__Work instruction__
Pick up the New York sightseeing guide below from the point where it stops, and keep writing it in the same style.

The project was supposed to be a
collaborative effort between the two
nations, with the French building the
statue and the Yanks the base, but
lack of funds was a major problem on
both sides of the Atlantic.  Finally,
newspaper publisher Joseph Pulitzer
arm-twisted his readers into forking
over their nickels and dimes to finish
the job.  
In 1903 the sonnet “The New
Colossus” by American poet Emma
Lazarus was inscribed in bronze at the
base of the statue.  Its most famous
and oft-quoted line is, “Give me your
tired, your poor, your huddled masses
yearning to breath free.”  About 16
million immigrants saw the statue when
they came in to be processed at
nearby Ellis Island between 1892 and
1954.  

Central Park.  In the 1840s, wealthy
merchants from the upper crust
agreed the only way New York could
become a world-class city was by
having a public park that rivaled those
in London and Paris.  The Central
Park Commission was formed and in
1853 the site for the new park was
chosen, an area in central Manhattan
that was unsuitable for other
development because of its rocky
terrain and swamplands.  
To make way for the 843-acre park,
some 1,600 squatters, including Irish
pig farmers, German gardeners, and
an entire African American settlement
called Seneca Village, were abruptly
evicted.  
The Commission picked Frederick
Law Olmstead and Calvert Vaux to
design it, and in 1859, the first
landscaped public park in the US was
opened.  It is amazing to many that the
park is still in existence.  The area
around it is now some of the most
valuable real estate in the world, and
don’t even try to fathom a guess about
how many billions the land in Central
Park itself is worth!

WHY STOP AT 10?

Here are 10 more things from our
panel experts.  You may not find them
highlighted in your guidebook, but they
are well worth checking out.

The Conservatory Garden &
Harlem Meer.
 5th Ave. at 105th St.,
Manhattan.  Step into this six-acre
horticultural delight if the hustle and
bustle is getting too much for you.

__Source data__
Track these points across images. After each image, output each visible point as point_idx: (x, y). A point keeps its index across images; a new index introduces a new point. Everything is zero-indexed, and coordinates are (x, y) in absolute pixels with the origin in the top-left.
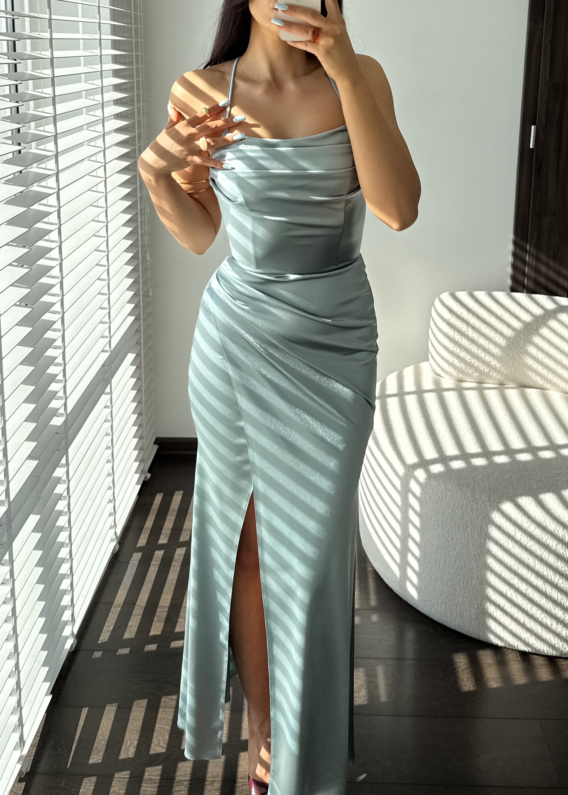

__Answer box__
Flowers and fountains, winding paths,
natural beauty -- all in Central Park.

The Forbes Magazine Galleries.  
62 Fifth Avenue at 12th St.,
Manhattan.  The Forbes family has a
lot of money, and they like to spend it
– on Faberge eggs, antique toys, and
American memorabilia.  It’s on display
here in this odd and interesting
collection.  

The Staten Island Ferry.  Take a
boat trip from Manhattan to Staten
Island – for free!  See the Statue of
Liberty.  Watch the skyline fade.  This
has to be the best bargain in the city.  

Jacques Marchais Museum of
Tibetan Art.
 338 Lighthouse Avenue.,
Staten Island.  While you’re in Staten
Island, check out this large collection
of Buddhist art.  Go on a Sunday and
enjoy a musical, dance, or lecture
program.

McGraw Hill Garden.  1221 Avenue
of the Americas, between 48th and
49th Streets, Manhattan. August in
New York can be a real scorcher, so
beat the heat at this cool little waterfall
and mini-hanging garden.

Tender Buttons.  143 E. 62nd St.,
between Lexington and 3rd Ave.,  
Manhattan.  What’s this?  A store that
sells nothing but buttons?  How could
that be interesting?  Because there
are thousands of them stacked to the
rafters, of all different shapes, sizes,
and prices.  A real charmer.  

Ray’s Pizza.  6th Ave & 11th St.,  
Greenwich Village There are over
3,000 pizzerias in this city and Ray’s is
one of the best.  

Theodore Roosevelt Birthplace.  
28 East 20th Street, between Park and
Broadway, Manhattan.  While there
have been several presidents from
New York, there is only one New
Yorker, the 26th President of the
United States, Teddy Roosevelt, who
was born and raised here.  This site
offers a good glimpse into the 1860s.

The Macy’s Thanksgiving Day
Parade.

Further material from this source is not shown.